Here are a few suggestions to consider:
- Minimize your exposure to the virus by limiting your contact with individuals who are sick. Whenever possible, avoid large indoor gatherings where the chance of coming in contact with the flu virus is highest. Epidemiologists once traced an outbreak of the flu to one airline passenger. The recirculated cabin air evidently carried the flu virus throughout the plane and three quarters of the other passengers came down with the flu. It’s inevitable, some say with a sigh. Not necessarily. Remember, one fourth of the travelers avoided becoming ill! If you plan to take a plane trip during flu season, you may want to carry face masks.
- Practice good hand hygiene. Remember Mother’s instructions from childhood? Wash your hands after using the toilet, before eating, and whenever your hands are dirty. Even if your hands don’t appear to be soiled, wash or use hand-wash gel/wipes after handling objects or surfaces that many people touch (e.g., public telephones, stair or escalator railings, shopping carts, counters in stores). You may want to follow the example of some Asian cultures and “nod” politely to others rather than shaking hands.
- Avoid touching your face, and keep your fingers and pens, pencils, paperclips, or other objects out of your mouth. Use your own drinking straws, beverage glasses, and eating utensils. In other words, this is no time to share! The goal is to reduce the numbers of viruses that might otherwise find their way into your body.
- Develop good health habits and live a high-level-wellness lifestyle. For example:
- Obtain sufficient amounts of sleep for your brain and body
- Drink plenty of pure water, minimizing the use of soft drinks/high-sugar drinks and avoiding all “diet” beverages
- Take time for play, relaxation, and activities that create a sense of “awe” within your brain and spirit
- Obtain regular physical exercise—it is good for your brain as well as for your immune system. Incidentally, people who run more than sixty miles a week are twice as likely to get the flu as those who run less than twenty miles a week so make informed choices.
- Maintain a positive mind-set. Smile and laugh many times a day. Connect regularly with your own personal support system (for some that will include trust in a Higher Power).
- Eat nutritious foods. Avoid refined sugars, candy, and syrups¾anti-immunity substances. Not only can they accelerate the aging process, but they can also significantly reduce the ability of your white blood cells to fight against invading organisms. Choose complex carbohydrates (e.g., brown rice instead of white rice, whole grain breads/cereals instead of white bread/sugared cereals) whenever possible. Minimize your use of artificial sweeteners.
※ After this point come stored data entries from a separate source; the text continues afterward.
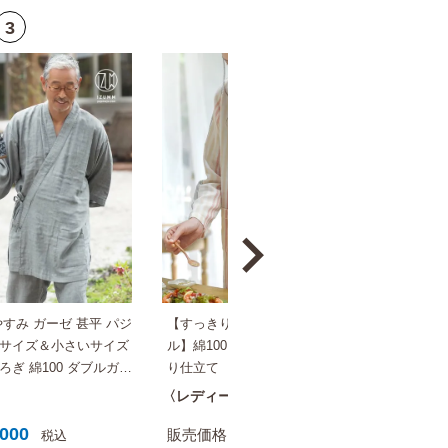
やすみ ガーゼ 甚平 パジ
【すっきりシルエットに型紙リニューア
いサイズ＆小さいサイズ
ル】綿100％ 縫い代までもやさしい思いや
ろぎ 綿100 ダブルガー
り仕立て モダンストライプ 2重ガーゼ レ
ディース パジャマ【国内送料無料】
レディース
春秋
,000
10,000
販売価格
¥
税込
税込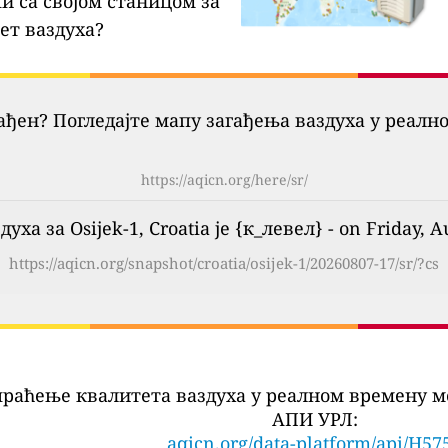
и са својом станицом за
ет ваздуха?
гађен? Погледајте мапу загађења ваздуха у реалн
https://aqicn.org/here/sr/
уха за Osijek-1, Croatia је {к_левел} - on Friday, A
https://aqicn.org/snapshot/croatia/osijek-1/20260807-17/sr/?cs
праћење квалитета ваздуха у реалном времену м
АПИ УРЛ:
aqicn.org/data-platform/api/H57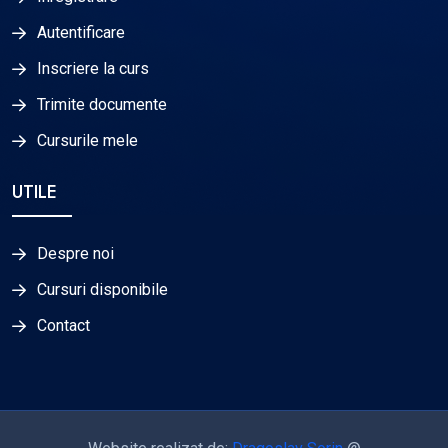
Autentificare
Inscriere la curs
Trimite documente
Cursurile mele
UTILE
Despre noi
Cursuri disponibile
Contact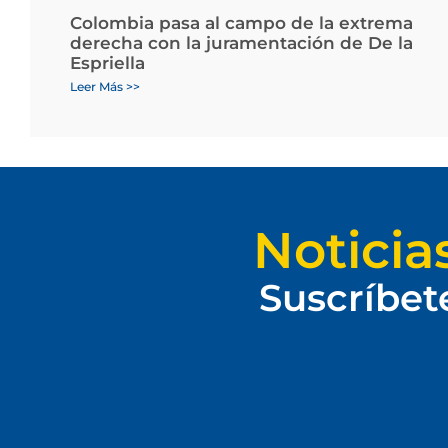
Colombia pasa al campo de la extrema
derecha con la juramentación de De la
Espriella
Leer Más >>
Noticia
Suscríbet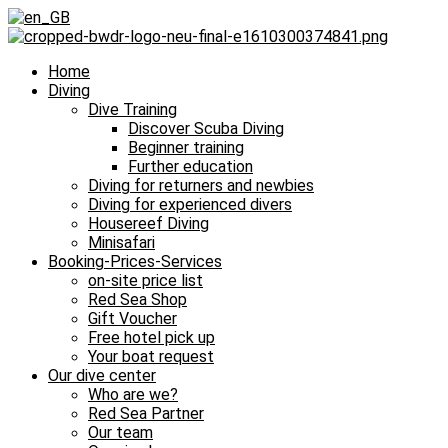
Home
Diving
Dive Training
Discover Scuba Diving
Beginner training
Further education
Diving for returners and newbies
Diving for experienced divers
Housereef Diving
Minisafari
Booking-Prices-Services
on-site price list
Red Sea Shop
Gift Voucher
Free hotel pick up
Your boat request
Our dive center
Who are we?
Red Sea Partner
Our team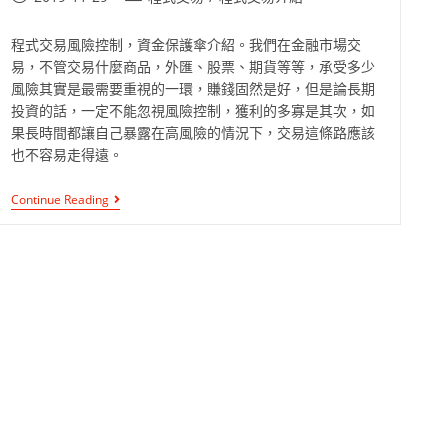
程式交易風險控制，資金保護傘介紹。我們在金融市場交
易，不管交易什麼商品，外匯、股票、期貨等等，承受多少
風險其實是最需要重視的一環，賺錢固然是好，但是論長期
投資的話，一定不能忽視風險控制，獲利的多寡是其次，如
果長時間都讓自己暴露在高風險的情況下，交易這條路應該
也不容易走得遠。
Continue Reading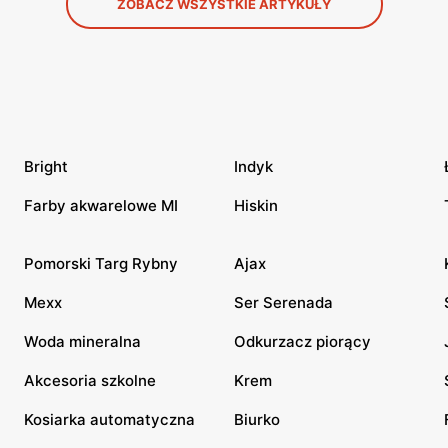
ZOBACZ WSZYSTKIE ARTYKUŁY
Bright
Indyk
Farby akwarelowe MI
Hiskin
Pomorski Targ Rybny
Ajax
Mexx
Ser Serenada
Woda mineralna
Odkurzacz piorący
Akcesoria szkolne
Krem
Kosiarka automatyczna
Biurko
- Consult your healthcare practitioner and carefully evaluate the efficacy of taking a flu vaccine, especially if you are in one of the high-risk groups. Remember, “the flu” doesn’t kill you, per se; “complications” from the flu, can. This may be especially true if you have a chronic illness/disease or other underlying health challenge. Some believe that the flu-vaccine injection is even safer than the live-virus nasal vaccine.
- Consider adding nutritional products to your daily regimen. My personal favorites (delta-E and EnerPrime from IMPaX World Inc) contain green superfoods, micronutrients, antioxidants and other ingredients that can help to support both the brain and immune system. In combination with my high-level-wellness lifestyle, I am depending on these nutritional products to give my immune system that needed edge to help me stay well.
Will implementing these strategies guarantee that you’ll never succumb to the flu again? Probably not! But you could increase your chances for remaining healthy. And if you did become infected, you might experience a lighter case, avoid some nasty complications, and recover more quickly. You have nothing to lose—except maybe the flu!